Vision2: TulsaNow's better vision
TulsaNow, which has announced its opposition Tulsa County's Vision2 tax scheme, has developed Vision 2029, a detailed example of an alternative, showing one possible scenario of what the City of Tulsa could accomplish if Vision2 is voted down and the City of Tulsa enacts a tax of its own to go into effect when the Vision 2025 tax expires. The Vision 2029 plan spends $511 million of about $558 million that a 13-year, 0.6 cent City of Tulsa sales tax could generate. From the introduction:
We believe the successor to Vision2025 should be better planned, more thought out, and have wider reaching goals. However, it's easy to dismiss those statements as pipe dreams, so we thought it would be easier to show you. We put together a package that would meet the same general funding criteria as Vision2, but ours would only tax the City of Tulsa. This means our example actually collects less than Vision2, but we think it can show how you can do so much more with it....

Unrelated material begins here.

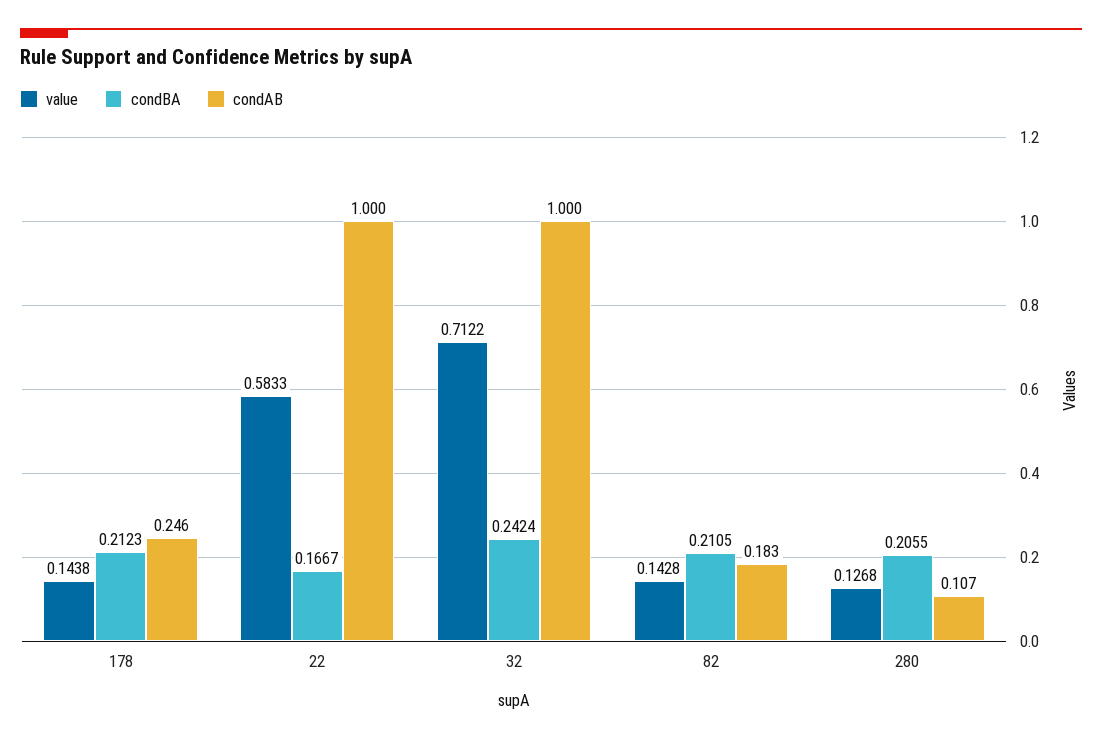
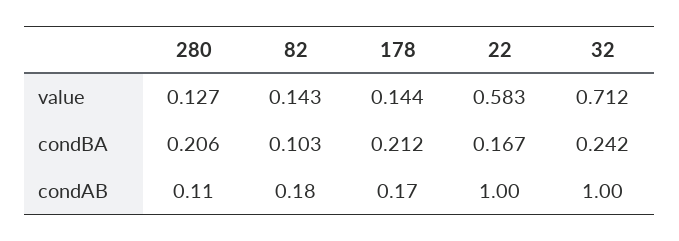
condAB, 178: 0.246 -> 0.17
condBA, 82: 0.2105 -> 0.103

This is only an example, but we think this is a great way to show how you can do much better than Vision2. Do you want a safer, cleaner, more sustainable city? Then vote NO on Vision2 and tell your City and County leaders you want a Vision for 2029, not a Vision for 2 years from now.
Rather than fund tenant-specific equipment (e.g. an engine test cell for American Airlines), TulsaNow would fund the "majority of the facility improvements requested... but no purchasing of equipment for work that may never be performed in Tulsa." That brings the price tag down from $254 million to $95 million. TulsaNow's Vision2029 still has money for infrastructure to help new job creators, but the fund would be limited to "water, sewer, roads, site cleanup" and would "be controlled by city council following a strict set of guidelines."

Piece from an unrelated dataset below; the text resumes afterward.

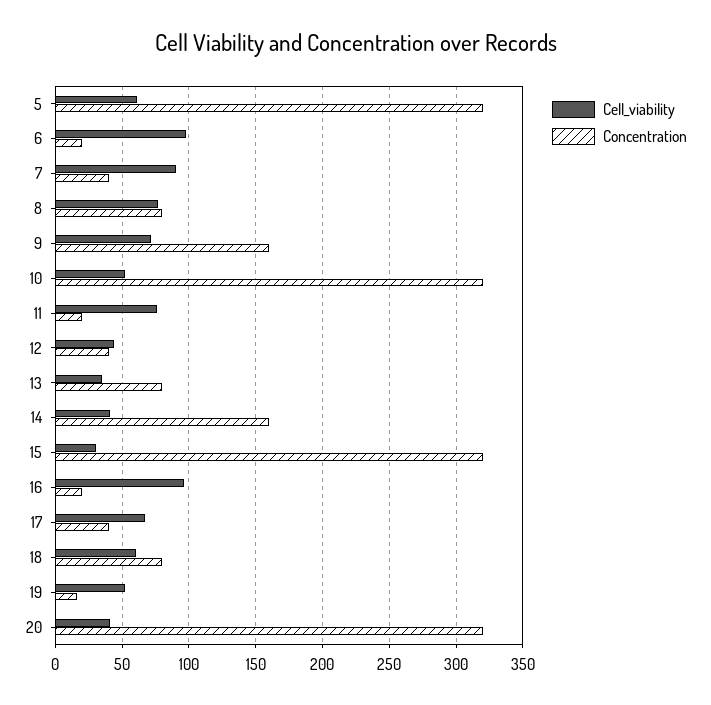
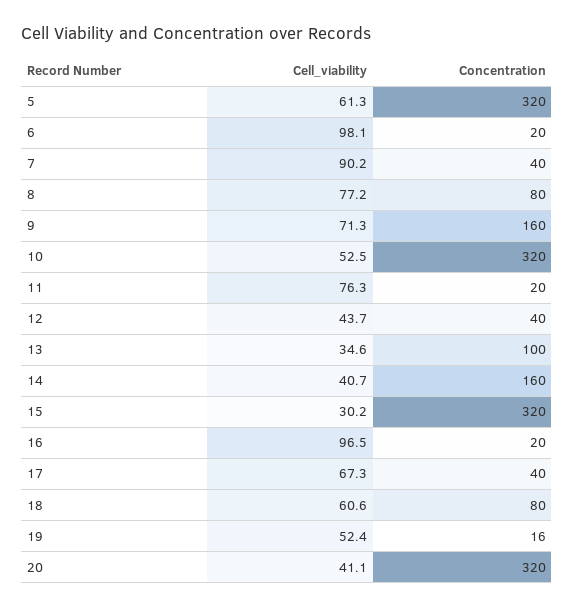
Concentration, 13: 80 -> 100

TulsaNow's Prop 2 includes almost all of the city's Vision2 wish list, plus much more, including student housing to serve the OSU-Tulsa and Langston campuses, Red Fork Main Street redevelopment, the Art Deco Museum, and bicycle and pedestrian safety improvements.
Vision2 includes money for building new things, but no money to run them and keep them going. TulsaNow would dedicate 0.1 cent of the 0.6 cents for operational costs -- $60 million (about $5 million a year) to make bus service more frequent, $20 million for additional public safety personnel, and $5 million for parks, mowing, and greenspace maintenance.

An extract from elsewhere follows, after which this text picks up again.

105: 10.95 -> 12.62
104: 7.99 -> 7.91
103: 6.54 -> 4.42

Personally, I'd prefer a city replacement for Vision 2025 to include much more for basic infrastructure, and I'd hope we wouldn't simply hand out money like candy to the colleges "just because."
But that's not the point of TulsaNow presenting an alternative. TulsaNow is saying that there's something much bigger and much better for Tulsa if we will vote down sloppy, hasty Vision2 on Tuesday, then have a serious and strategic look at our city's needs, leading to a package that nearly every Tulsan can support with enthusiasm. There's time to do this right.